In the material below, the lines containing the word "können" are required; copy each of them.

◆ ◆ ◆ ◆ ◆ ◆ ◆

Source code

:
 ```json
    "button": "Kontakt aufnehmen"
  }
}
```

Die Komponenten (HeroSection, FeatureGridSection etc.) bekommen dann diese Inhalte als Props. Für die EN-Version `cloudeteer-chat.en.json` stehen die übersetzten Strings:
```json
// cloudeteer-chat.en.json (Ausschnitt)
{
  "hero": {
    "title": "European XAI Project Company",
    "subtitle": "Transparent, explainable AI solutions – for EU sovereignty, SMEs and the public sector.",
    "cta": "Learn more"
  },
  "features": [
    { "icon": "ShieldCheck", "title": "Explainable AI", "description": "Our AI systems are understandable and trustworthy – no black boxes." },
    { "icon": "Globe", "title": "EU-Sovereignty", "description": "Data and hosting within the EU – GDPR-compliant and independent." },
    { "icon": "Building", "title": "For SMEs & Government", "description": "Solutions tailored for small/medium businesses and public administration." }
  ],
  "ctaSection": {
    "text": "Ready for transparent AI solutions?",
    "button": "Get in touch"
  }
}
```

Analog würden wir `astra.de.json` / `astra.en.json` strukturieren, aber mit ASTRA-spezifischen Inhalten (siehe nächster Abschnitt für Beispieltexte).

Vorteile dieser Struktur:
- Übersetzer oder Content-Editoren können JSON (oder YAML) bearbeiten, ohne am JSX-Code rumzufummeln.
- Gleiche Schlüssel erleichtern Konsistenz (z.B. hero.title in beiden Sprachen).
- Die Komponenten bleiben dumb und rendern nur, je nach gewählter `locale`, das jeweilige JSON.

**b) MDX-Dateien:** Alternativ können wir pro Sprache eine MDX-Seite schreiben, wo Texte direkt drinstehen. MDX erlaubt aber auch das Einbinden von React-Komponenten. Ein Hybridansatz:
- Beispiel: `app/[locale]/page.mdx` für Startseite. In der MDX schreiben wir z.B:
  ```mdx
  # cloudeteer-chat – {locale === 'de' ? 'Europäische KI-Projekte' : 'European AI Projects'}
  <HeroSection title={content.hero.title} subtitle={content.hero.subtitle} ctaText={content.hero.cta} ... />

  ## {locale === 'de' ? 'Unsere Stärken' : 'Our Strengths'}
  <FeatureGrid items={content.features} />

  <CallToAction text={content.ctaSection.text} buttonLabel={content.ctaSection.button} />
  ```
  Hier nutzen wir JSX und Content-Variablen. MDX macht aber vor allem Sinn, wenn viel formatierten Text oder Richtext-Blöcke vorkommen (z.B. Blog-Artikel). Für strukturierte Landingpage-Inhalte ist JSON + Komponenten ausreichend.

◆ ◆ ◆ ◆ ◆ ◆ ◆

Response box
- Übersetzer oder Content-Editoren können JSON (oder YAML) bearbeiten, ohne am JSX-Code rumzufummeln.
**b) MDX-Dateien:** Alternativ können wir pro Sprache eine MDX-Seite schreiben, wo Texte direkt drinstehen. MDX erlaubt aber auch das Einbinden von React-Komponenten. Ein Hybridansatz:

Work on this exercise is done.